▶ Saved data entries
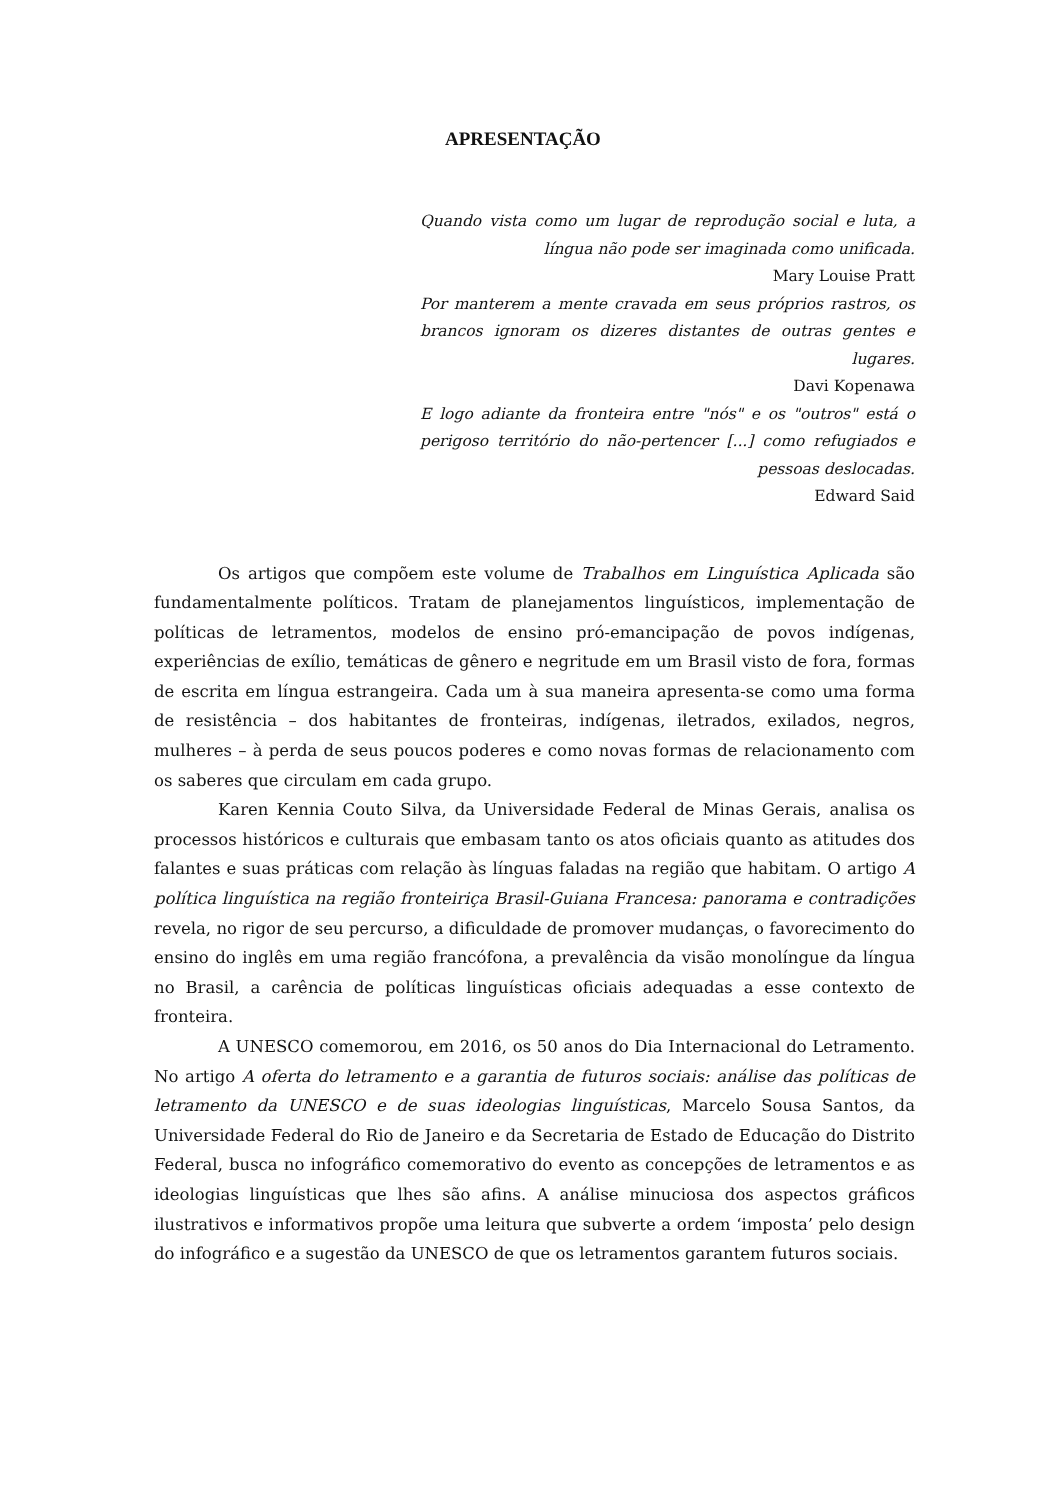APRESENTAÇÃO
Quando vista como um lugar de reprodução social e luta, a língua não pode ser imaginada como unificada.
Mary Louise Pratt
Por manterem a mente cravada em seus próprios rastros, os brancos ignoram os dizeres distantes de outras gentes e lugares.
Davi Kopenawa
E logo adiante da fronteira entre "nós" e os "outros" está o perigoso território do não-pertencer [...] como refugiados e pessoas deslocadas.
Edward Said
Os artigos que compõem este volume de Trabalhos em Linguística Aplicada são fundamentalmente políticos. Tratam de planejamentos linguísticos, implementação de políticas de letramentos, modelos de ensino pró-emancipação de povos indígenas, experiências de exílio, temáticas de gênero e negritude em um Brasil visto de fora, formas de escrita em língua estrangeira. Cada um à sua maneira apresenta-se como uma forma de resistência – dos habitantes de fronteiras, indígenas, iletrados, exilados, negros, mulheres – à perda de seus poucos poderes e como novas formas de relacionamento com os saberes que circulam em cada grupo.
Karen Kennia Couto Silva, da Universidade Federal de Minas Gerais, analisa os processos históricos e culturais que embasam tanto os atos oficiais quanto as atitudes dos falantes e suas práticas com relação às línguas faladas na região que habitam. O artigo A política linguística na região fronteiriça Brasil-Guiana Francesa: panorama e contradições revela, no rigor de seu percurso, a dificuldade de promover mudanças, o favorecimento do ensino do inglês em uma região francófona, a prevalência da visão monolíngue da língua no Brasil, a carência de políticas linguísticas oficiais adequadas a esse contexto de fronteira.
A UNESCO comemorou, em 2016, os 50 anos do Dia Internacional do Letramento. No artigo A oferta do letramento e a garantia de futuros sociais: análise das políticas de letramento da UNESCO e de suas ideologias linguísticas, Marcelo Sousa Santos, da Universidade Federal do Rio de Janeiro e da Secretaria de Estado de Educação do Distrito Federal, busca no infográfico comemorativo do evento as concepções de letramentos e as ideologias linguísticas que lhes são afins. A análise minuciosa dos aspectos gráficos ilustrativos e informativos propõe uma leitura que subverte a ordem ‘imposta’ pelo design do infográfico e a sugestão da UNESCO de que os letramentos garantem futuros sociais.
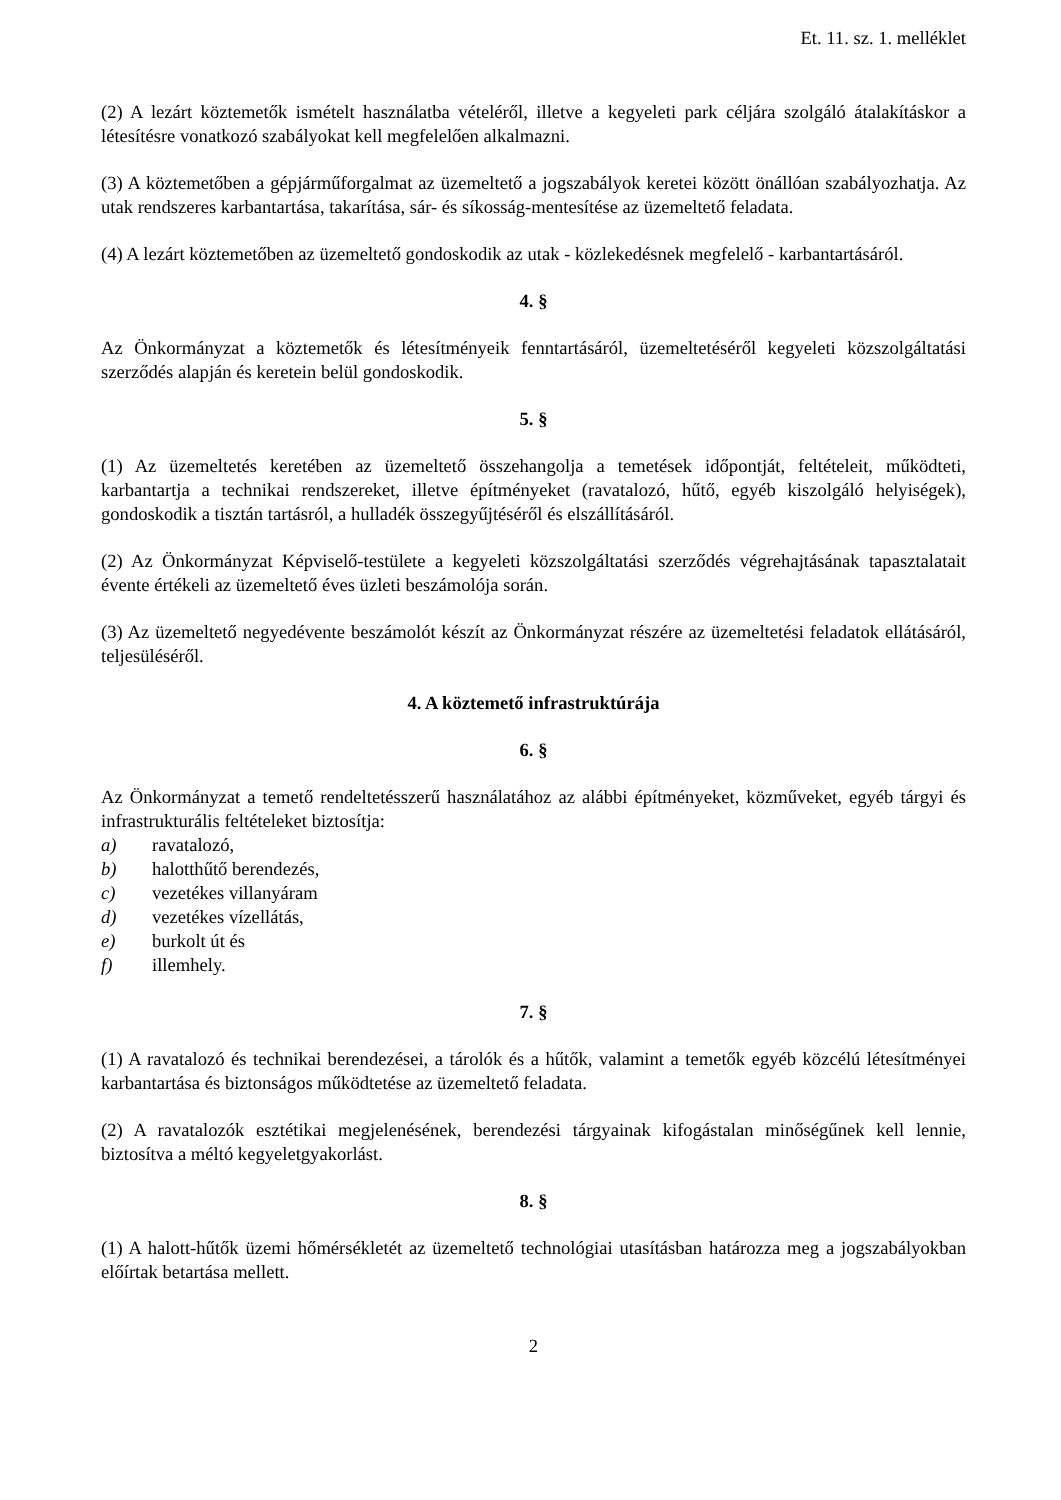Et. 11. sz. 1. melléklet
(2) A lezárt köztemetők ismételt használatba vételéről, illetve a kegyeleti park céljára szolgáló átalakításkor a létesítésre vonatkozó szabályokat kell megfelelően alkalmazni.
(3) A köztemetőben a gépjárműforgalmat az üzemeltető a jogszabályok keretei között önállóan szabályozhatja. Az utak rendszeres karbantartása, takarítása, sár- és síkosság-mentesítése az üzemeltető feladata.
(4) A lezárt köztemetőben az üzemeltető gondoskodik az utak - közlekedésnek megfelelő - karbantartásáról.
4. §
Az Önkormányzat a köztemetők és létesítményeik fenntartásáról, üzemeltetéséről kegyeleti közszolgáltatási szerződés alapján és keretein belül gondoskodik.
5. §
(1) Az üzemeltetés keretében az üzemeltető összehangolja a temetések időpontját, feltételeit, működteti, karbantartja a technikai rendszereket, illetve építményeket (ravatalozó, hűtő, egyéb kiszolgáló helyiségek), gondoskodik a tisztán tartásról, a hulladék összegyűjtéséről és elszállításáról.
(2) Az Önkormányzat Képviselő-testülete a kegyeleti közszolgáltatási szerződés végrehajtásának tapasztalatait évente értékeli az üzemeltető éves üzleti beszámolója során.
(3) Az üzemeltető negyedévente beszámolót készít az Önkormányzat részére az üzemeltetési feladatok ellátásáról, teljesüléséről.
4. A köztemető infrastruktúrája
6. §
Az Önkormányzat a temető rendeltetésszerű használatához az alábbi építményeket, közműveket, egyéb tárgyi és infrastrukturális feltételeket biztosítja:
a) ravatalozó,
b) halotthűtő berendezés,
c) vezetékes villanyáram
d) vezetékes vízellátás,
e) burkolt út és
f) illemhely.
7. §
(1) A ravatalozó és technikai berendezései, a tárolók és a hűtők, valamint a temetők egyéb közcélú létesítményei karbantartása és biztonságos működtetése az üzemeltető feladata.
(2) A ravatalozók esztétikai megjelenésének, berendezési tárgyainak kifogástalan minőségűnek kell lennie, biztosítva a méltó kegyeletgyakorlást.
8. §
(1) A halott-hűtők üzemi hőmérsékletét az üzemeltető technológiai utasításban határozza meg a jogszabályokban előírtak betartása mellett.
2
* * *
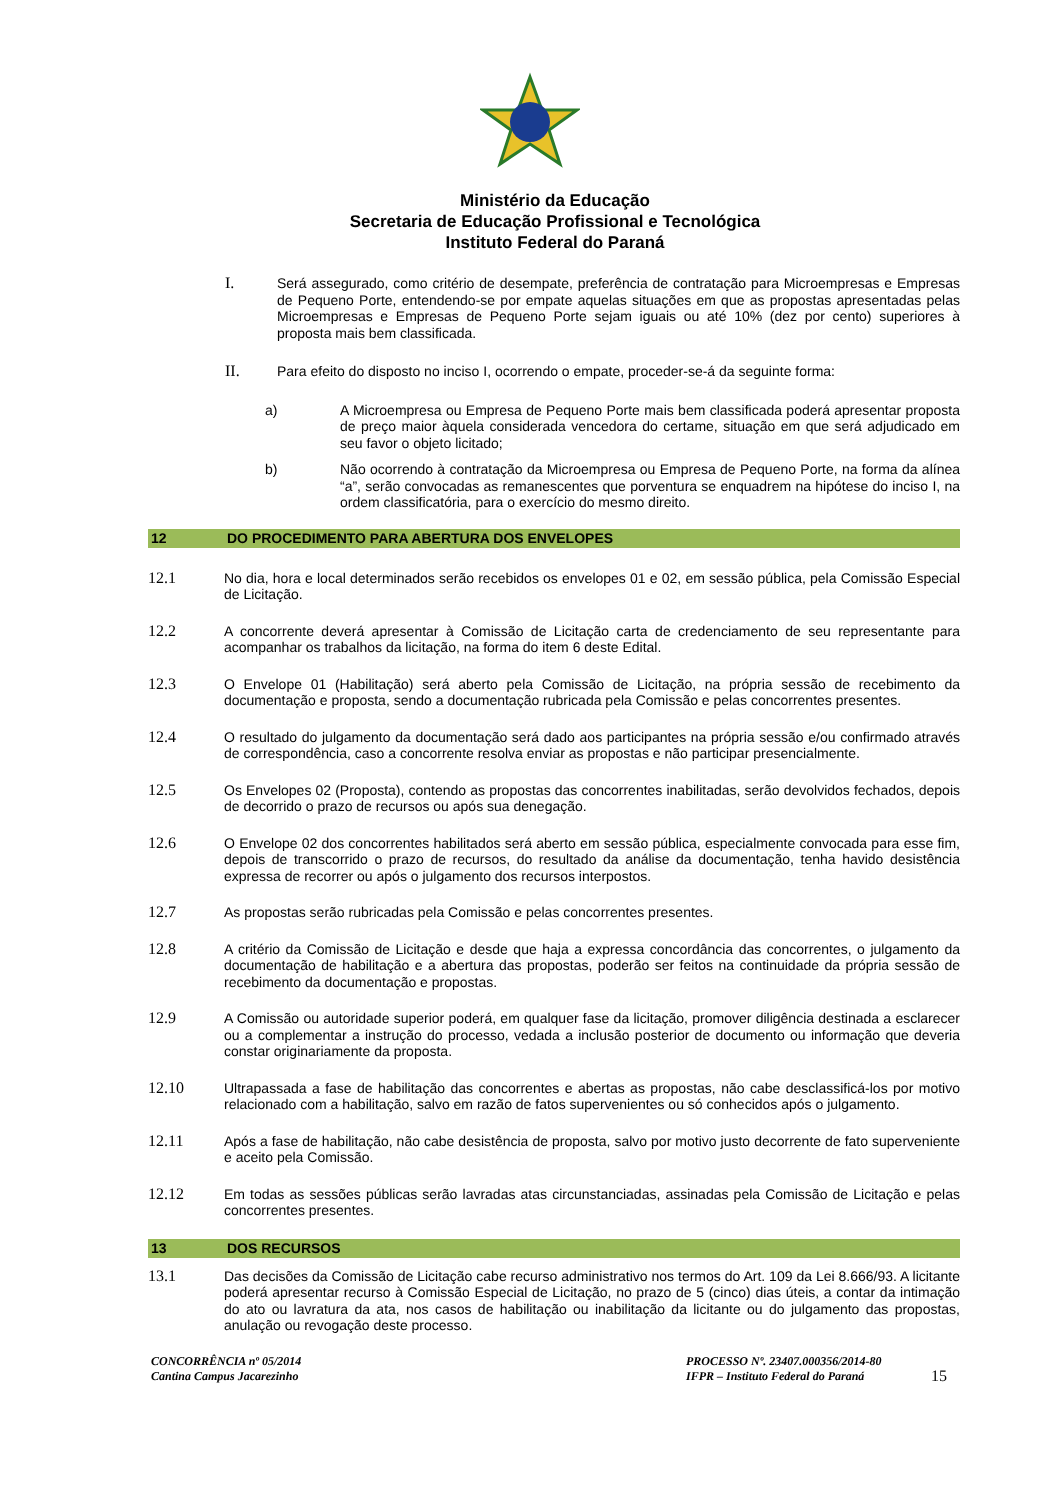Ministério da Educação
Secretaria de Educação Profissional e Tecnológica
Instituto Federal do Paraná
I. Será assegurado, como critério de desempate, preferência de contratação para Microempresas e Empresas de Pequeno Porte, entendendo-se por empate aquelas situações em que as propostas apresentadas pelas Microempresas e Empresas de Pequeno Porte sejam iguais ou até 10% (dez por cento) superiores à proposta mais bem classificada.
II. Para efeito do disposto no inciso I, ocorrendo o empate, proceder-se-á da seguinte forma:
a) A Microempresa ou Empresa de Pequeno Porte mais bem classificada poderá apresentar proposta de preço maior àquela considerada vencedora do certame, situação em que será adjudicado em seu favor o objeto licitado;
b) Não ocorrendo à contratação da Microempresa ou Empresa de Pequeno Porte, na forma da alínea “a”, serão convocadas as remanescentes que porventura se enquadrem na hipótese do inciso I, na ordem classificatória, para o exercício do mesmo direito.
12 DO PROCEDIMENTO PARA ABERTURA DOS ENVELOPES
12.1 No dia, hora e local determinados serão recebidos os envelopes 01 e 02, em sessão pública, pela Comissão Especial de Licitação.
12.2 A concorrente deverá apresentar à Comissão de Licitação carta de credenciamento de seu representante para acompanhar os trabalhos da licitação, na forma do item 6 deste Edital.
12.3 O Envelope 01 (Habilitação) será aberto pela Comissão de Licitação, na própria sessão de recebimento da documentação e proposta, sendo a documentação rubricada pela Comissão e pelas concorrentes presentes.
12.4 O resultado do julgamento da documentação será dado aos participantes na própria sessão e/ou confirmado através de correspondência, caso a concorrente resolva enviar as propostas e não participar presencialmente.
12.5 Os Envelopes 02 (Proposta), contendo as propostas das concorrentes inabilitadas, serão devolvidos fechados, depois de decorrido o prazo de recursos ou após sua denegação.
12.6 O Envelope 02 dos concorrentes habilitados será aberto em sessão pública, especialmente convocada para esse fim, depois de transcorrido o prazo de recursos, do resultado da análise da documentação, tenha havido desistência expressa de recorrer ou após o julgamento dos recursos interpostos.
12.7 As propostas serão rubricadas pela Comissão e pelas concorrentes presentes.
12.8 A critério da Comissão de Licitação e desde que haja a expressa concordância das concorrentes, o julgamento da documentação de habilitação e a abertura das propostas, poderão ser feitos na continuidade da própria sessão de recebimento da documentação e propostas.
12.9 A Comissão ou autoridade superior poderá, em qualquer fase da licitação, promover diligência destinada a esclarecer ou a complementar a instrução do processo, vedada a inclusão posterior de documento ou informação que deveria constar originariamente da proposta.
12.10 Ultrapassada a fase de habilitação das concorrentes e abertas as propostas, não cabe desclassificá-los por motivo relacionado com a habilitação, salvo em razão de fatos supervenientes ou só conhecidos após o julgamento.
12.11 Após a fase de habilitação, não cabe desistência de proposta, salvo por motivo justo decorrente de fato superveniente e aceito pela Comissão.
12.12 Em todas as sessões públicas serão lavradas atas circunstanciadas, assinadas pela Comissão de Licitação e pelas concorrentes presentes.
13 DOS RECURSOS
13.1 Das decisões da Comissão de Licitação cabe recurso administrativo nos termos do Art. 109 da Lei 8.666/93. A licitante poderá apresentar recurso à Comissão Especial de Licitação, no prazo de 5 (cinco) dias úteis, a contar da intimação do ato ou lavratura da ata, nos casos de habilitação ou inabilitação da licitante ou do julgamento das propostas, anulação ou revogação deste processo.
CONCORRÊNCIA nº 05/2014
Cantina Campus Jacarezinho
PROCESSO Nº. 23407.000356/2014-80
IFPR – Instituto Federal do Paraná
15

▶ REQUIRED ACTION
From the records above, transcribe exactly the run of lines that opens with the line holding "E logo adiante" and closes with the line holding "Edward Said", both included.

▶ ANSWER BELOW
E logo adiante da fronteira entre "nós" e os "outros" está o perigoso território do não-pertencer [...] como refugiados e pessoas deslocadas.
Edward Said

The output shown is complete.